Recent teardowns of the iPhone 6s and iPhone 6s Plus reveal two different A9 chips in the devices, one produced by TSMC with a16-nanometer process, and a slightly smaller one developed by Samsung using a 14-nanometer process.
There was early some speculation that the chips were divided by model, with the iPhone 6s getting the smaller Samsung chip and the iPhone 6s Plus receiving the larger TSMC chip, but new data collected by an iOS developer suggests that is not the case.

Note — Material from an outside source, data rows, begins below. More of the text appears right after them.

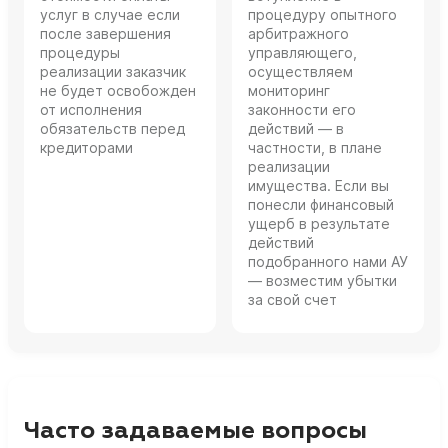
услуг в случае если
процедуру опытного
после завершения
арбитражного
процедуры
управляющего,
реализации заказчик
осуществляем
не будет освобожден
мониторинг
от исполнения
законности его
обязательств перед
действий — в
кредиторами
частности, в плане
реализации
имущества. Если вы
понесли финансовый
ущерб в результате
действий
подобранного нами АУ
— возместим убытки
за свой счет
Часто задаваемые вопросы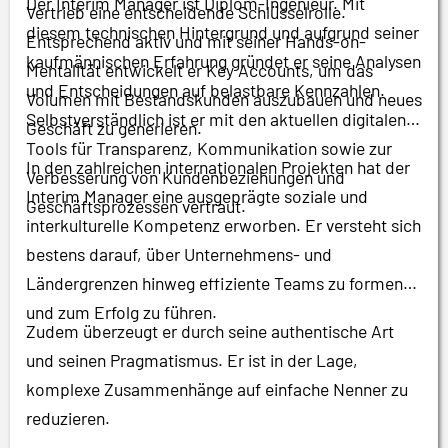
Der Interim Manager ist Diplom-Ingenieur. Mit
Vertrieb eine entscheidende Schlüsselrolle.
diesem technischen Hintergrund und aufgrund seiner
Entsprechend aktiv und mit seiner Hands-on-
kaufmännischen Erfahrung gründet er seine Analysen
Mentalität entwickelt er Key Accounts, um das
und Entscheidungen auf belastbare Kennzahlen.
Volumen mit Bestandskunden auszubauen und neues
Selbstverständlich ist er mit den aktuellen digitalen
Geschäft zu generieren.
Tools für Transparenz, Kommunikation sowie zur
In den zahlreichen internationalen Projekten hat der
Verbesserung von Kundenbeziehungen und
Interim Manager eine ausgeprägte soziale und
Geschäftsprozessen vertraut.
interkulturelle Kompetenz erworben. Er versteht sich
bestens darauf, über Unternehmens- und
Ländergrenzen hinweg effiziente Teams zu formen
und zum Erfolg zu führen.
Zudem überzeugt er durch seine authentische Art
und seinen Pragmatismus. Er ist in der Lage,
komplexe Zusammenhänge auf einfache Nenner zu
reduzieren.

Developer Hiraku Wang created an app that determines which chip an iPhone 6s or iPhone 6s Plus is powered by, a TSMC chip, or Samsung silicon. Wang has shared the data gathered by users who have installed his app.
Results from over 2,500 iPhones show there are more TSMC chips in the wild than there are Samsung. The split is 58.96% of devices for TSMC, compared to 41.04% for Samsung chips.

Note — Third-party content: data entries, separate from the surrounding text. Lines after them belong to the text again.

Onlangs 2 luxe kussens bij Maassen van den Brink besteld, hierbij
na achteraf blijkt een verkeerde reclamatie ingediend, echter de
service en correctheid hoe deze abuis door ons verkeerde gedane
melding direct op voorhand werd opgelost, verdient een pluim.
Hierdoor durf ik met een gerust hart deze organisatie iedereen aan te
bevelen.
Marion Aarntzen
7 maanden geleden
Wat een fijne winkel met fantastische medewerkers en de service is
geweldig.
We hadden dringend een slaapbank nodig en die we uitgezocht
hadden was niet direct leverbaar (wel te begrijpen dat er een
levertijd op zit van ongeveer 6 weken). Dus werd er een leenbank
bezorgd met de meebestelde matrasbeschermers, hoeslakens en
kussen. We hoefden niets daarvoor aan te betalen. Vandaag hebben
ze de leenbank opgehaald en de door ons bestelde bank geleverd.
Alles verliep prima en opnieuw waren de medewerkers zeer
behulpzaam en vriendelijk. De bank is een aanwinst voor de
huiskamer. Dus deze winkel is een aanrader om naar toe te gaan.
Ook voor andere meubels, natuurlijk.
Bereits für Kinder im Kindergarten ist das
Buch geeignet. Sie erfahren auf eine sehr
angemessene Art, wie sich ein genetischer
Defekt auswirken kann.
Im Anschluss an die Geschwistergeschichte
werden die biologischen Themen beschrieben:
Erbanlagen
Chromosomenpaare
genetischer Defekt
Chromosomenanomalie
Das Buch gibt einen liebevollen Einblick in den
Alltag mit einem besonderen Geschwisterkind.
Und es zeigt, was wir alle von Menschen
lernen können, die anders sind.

As far as specific devices go, the iPhone 6s Plus has a split favoring Samsung A9’s, with a 56.81% to 43.19% split, while the iPhone 6s shows a majority of TSMC-produced A9’s, with a 78.27% to 21.73% split in favor of TSMC.
For now, the two chips appear to perform identically, with no noticeable speed performance advantage for either format. More extensive testing will likely be performed by developers to determine any possible difference, and if/when those numbers become available, we’ll be sure to report them.
If you’re interested, you can install Wang’s utility on their new iPhones, but as with any non-App Store installed app, MacTrast recommends extreme caution when doing so.